A respeito das notícias de que o Laboratório de Patologia Clínica Doutor Saleme - PCS é do primo do ex-secretário de Saúde do Estado, doutor Luizinho, o MPRJ informa que irá investigar a contratação em questão, encaminhando o caso para os promotores de Justiça de Cidadania. "A investigação abarcará a análise do dano pelo serviço não prestado adequadamente e possíveis irregularidades na licitação, em decorrência dos vínculos mencionados."
O que diz o PCS Lab
O laboratório PCS Lab disse que abriu sindicância interna para apurar as responsabilidades do caso envolvendo diagnósticos de HIV em pacientes transplantados ocorridos no estado do Rio de Janeiro. "Trata-se de um episódio sem precedentes na história da empresa, que atua no mercado desde 1969", iniciou a nota.
Segundo a empresa, o laboratório informou à Central Estadual de Transplantes os resultados de todos os exames de HIV realizados em amostras de sangue de doadores de órgãos entre 1º de dezembro de 2023 e 12 de setembro de 2024, período em que prestou serviços à Fundação de Saúde do Governo do Estado.
"Nesses procedimentos foram utilizados os kits de diagnóstico recomendados pelo Ministério da Saúde e pela Agência Nacional de Vigilância Sanitária (Anvisa). O PCS Lab dará suporte médico e psicológico aos pacientes infectados com HIV e seus familiares; e reitera que está à disposição das autoridades policiais, sanitárias e de classe que investigam o caso", garantiu a empresa.
O que dizem os citados
Em nota, Dr. Luizinho afirmou que conhece o laboratório há mais de 30 anos e que ela foi dirigida, inicialmente, pelo pai de Walter Vieira.

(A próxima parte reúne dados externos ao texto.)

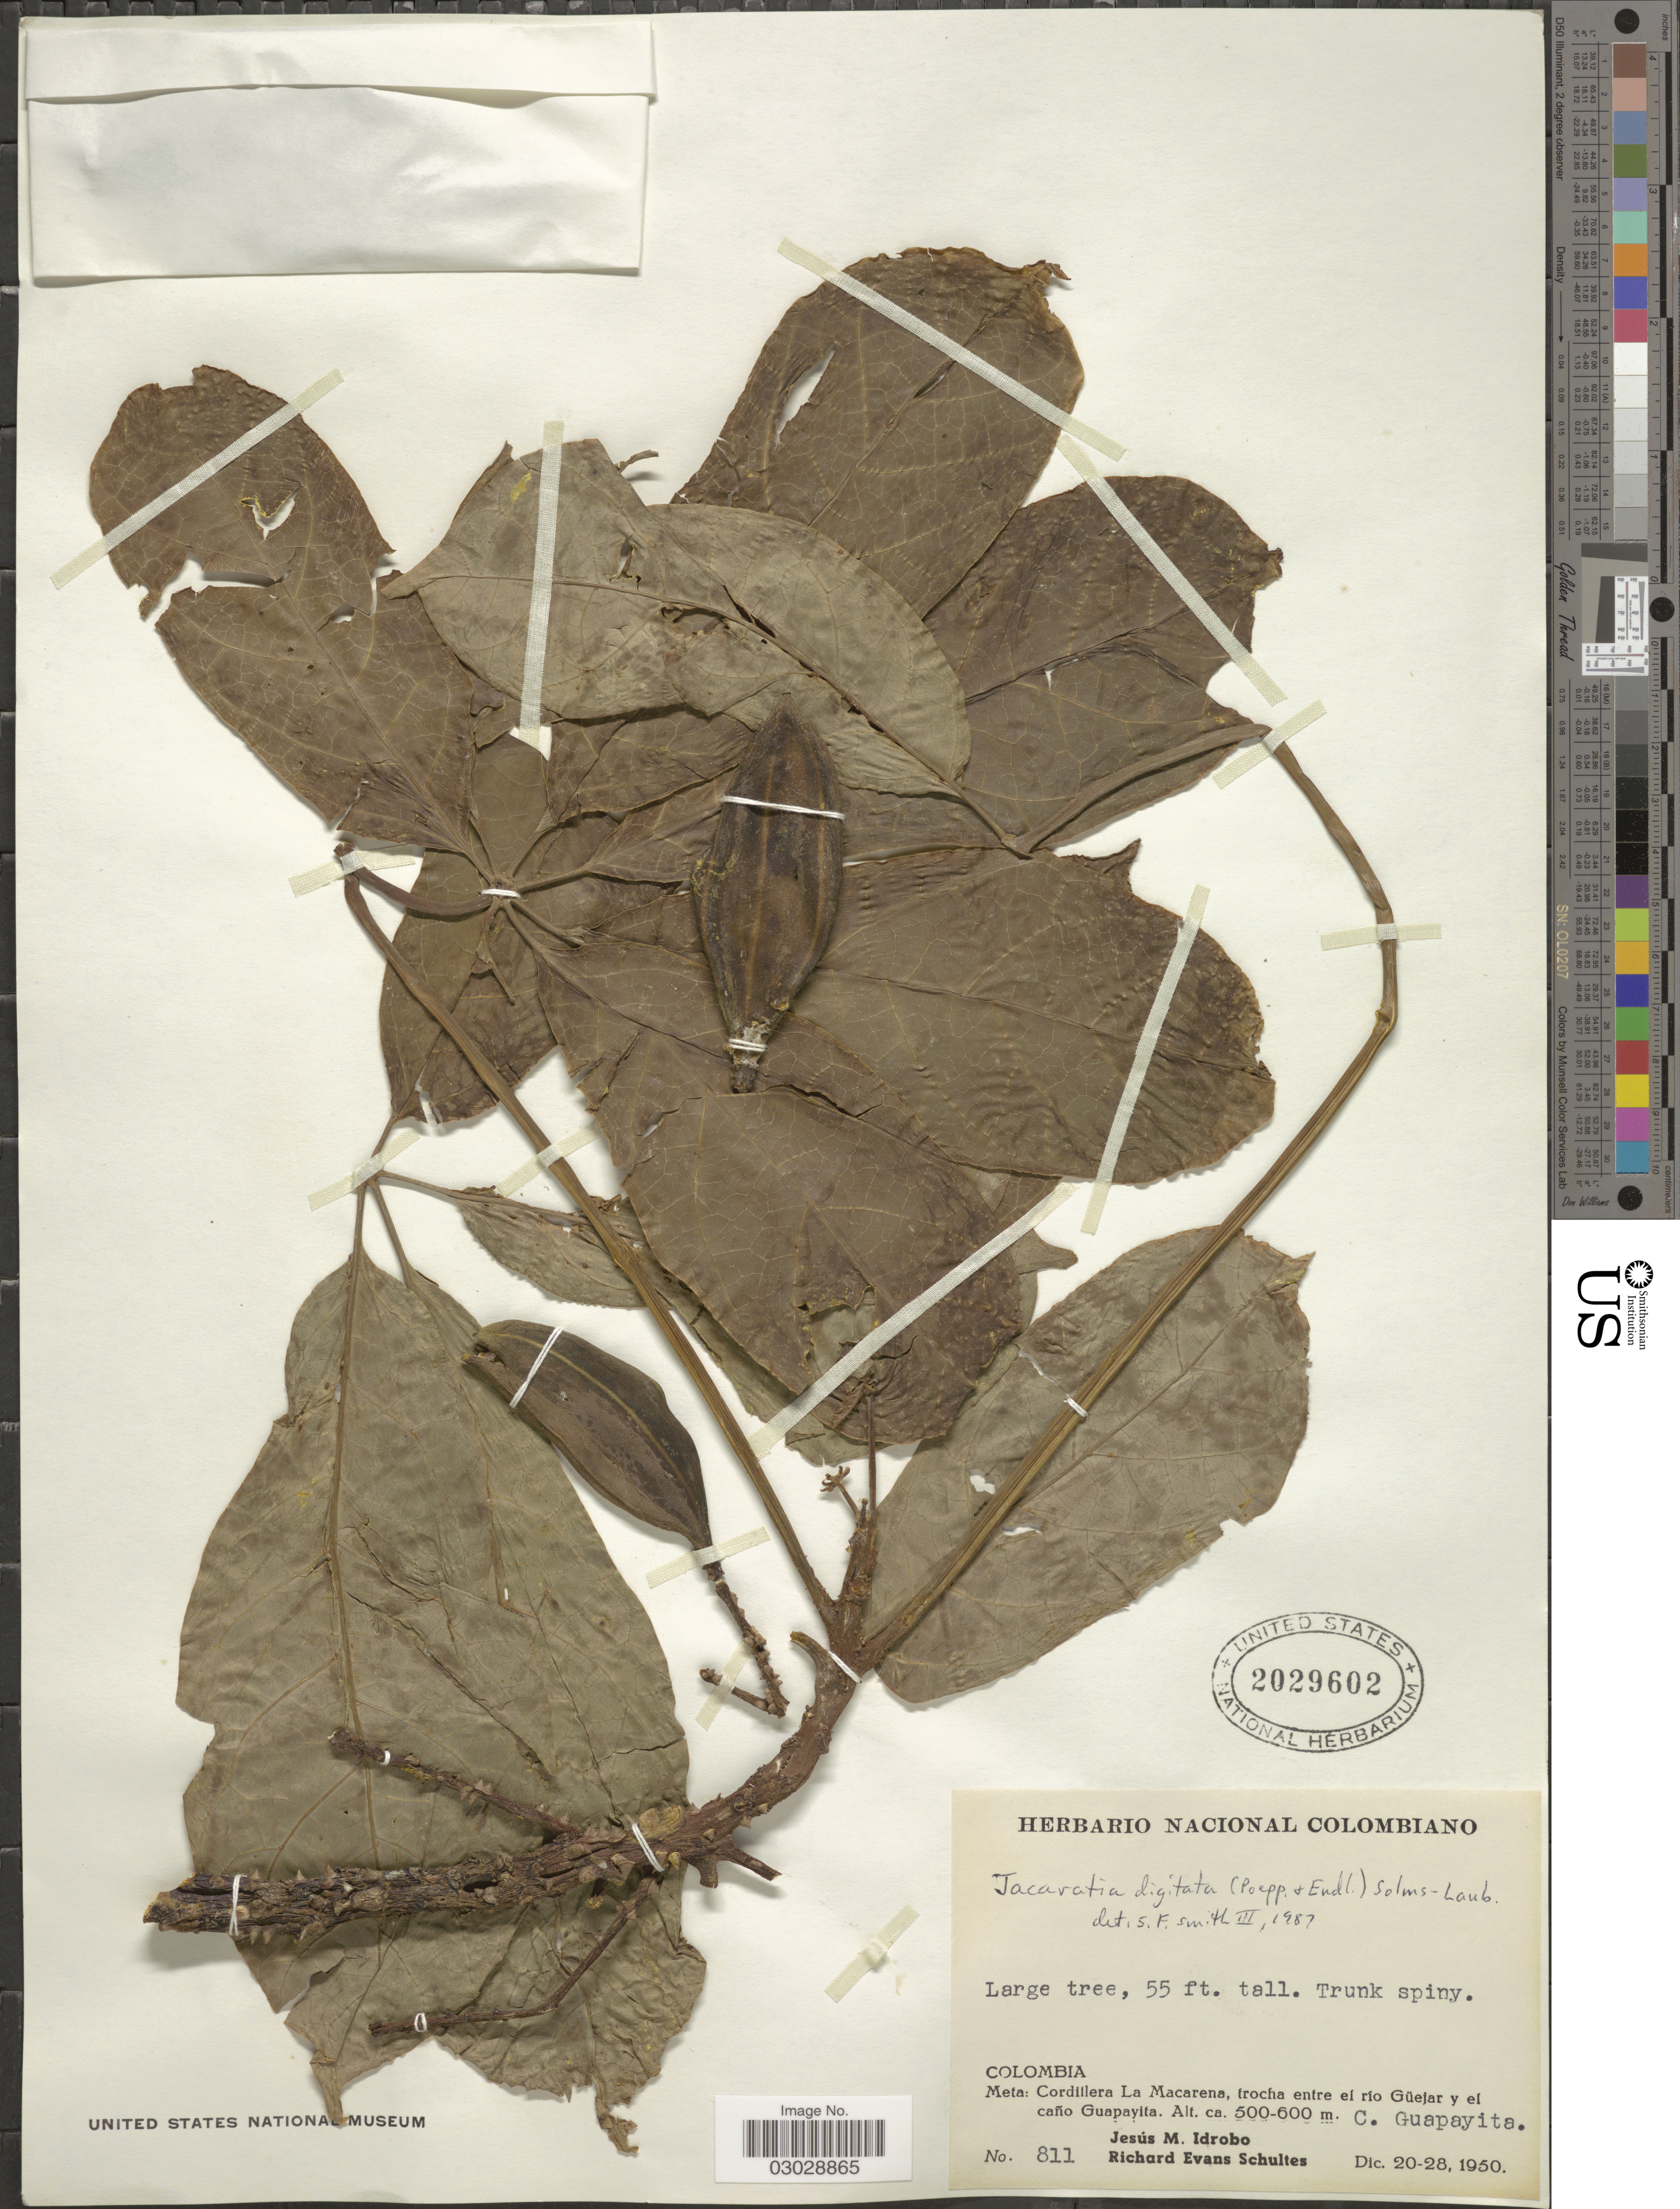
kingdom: Plantae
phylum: Tracheophyta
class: Magnoliopsida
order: Brassicales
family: Caricaceae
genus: Jacaratia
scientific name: Jacaratia digitata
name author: (Poepp. & Endl.) Solms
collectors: J. M. Idrobo & R. E. Schultes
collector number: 811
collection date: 1950-12-20/1950-12-28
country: Colombia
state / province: Meta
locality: Cordillera La Macarena, trocha entre el río Güejar y el caño Guapayita. C. Guapayita.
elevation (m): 500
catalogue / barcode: US 2029602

Ele também lamentou o ocorrido e desejou ao fim das investigações "punição exemplar para os responsáveis por esses gravíssimos casos de contaminação".
Sobre o laboratório prestar serviços durante a sua gestão, o ex-secretário de Saúde garantiu que manteve a mesma equipe do Programa Estadual de Transplantes da gestão anterior e que nunca participou da contratação deste ou de qualquer outro Laboratório.

A reportagem de O DIA tenta contato com Matheus Sales e Walter Vieira. O espaço está aberto para eventuais manifestações.